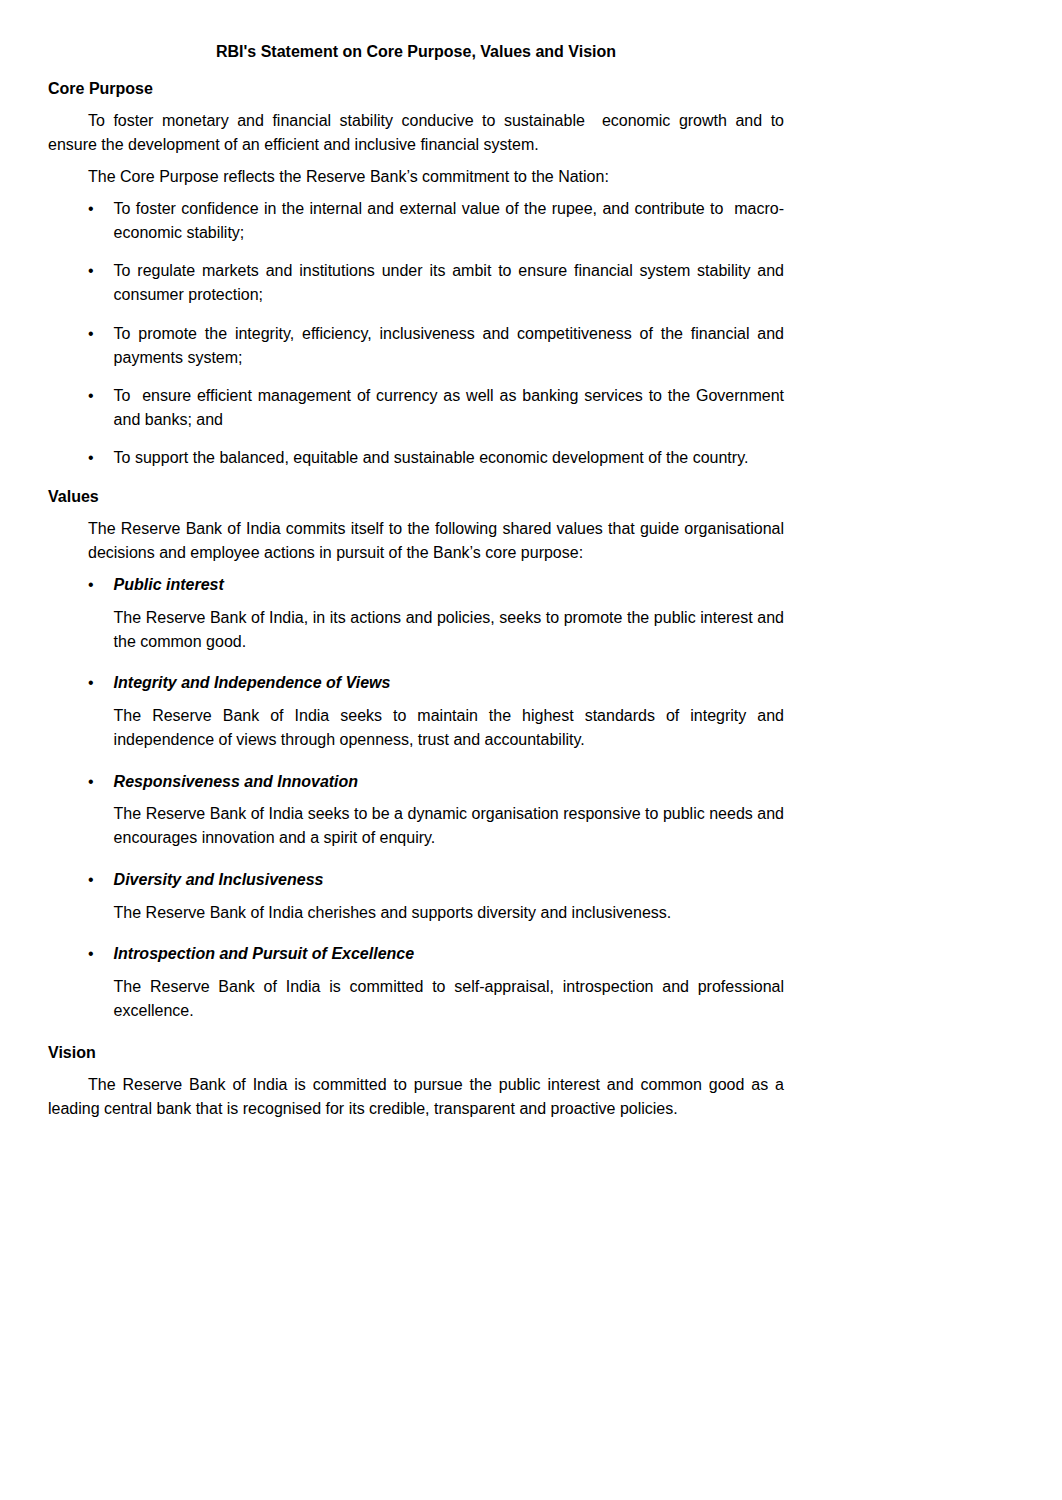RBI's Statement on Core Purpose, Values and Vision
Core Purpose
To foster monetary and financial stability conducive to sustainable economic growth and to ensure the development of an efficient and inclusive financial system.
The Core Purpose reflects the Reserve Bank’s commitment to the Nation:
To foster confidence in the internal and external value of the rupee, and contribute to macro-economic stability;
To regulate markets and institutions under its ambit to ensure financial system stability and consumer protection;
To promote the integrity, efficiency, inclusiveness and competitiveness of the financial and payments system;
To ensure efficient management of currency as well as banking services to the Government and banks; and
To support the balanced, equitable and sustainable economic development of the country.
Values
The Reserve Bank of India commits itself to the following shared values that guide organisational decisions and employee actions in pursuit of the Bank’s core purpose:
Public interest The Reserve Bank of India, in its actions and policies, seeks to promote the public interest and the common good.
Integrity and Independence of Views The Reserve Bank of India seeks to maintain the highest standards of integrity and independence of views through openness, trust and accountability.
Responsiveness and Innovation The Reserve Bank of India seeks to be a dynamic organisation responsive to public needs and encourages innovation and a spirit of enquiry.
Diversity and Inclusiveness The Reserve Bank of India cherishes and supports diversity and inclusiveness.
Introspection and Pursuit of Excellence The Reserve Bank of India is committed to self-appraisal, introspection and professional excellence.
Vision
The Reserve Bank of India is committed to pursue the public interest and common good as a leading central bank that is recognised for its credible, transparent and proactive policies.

-=-=-

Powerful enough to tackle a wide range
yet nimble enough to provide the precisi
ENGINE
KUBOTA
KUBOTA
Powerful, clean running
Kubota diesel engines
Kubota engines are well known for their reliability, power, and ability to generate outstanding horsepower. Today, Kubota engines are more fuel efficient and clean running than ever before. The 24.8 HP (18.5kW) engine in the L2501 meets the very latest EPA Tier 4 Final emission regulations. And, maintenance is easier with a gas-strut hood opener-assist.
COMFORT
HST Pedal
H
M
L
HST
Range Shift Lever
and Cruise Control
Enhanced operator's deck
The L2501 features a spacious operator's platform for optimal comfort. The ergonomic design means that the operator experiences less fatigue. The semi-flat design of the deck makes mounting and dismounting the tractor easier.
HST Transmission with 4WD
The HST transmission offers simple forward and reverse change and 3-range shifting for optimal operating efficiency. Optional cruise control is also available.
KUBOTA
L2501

-=-=-

Would you please repeat exactly the lines above, starting at the line with "Introspection and Pursuit" and stopping at the line with "The Reserve Bank of India is committed to pursue", both included?

= Answer space =
Introspection and Pursuit of Excellence The Reserve Bank of India is committed to self-appraisal, introspection and professional excellence.
Vision
The Reserve Bank of India is committed to pursue the public interest and common good as a leading central bank that is recognised for its credible, transparent and proactive policies.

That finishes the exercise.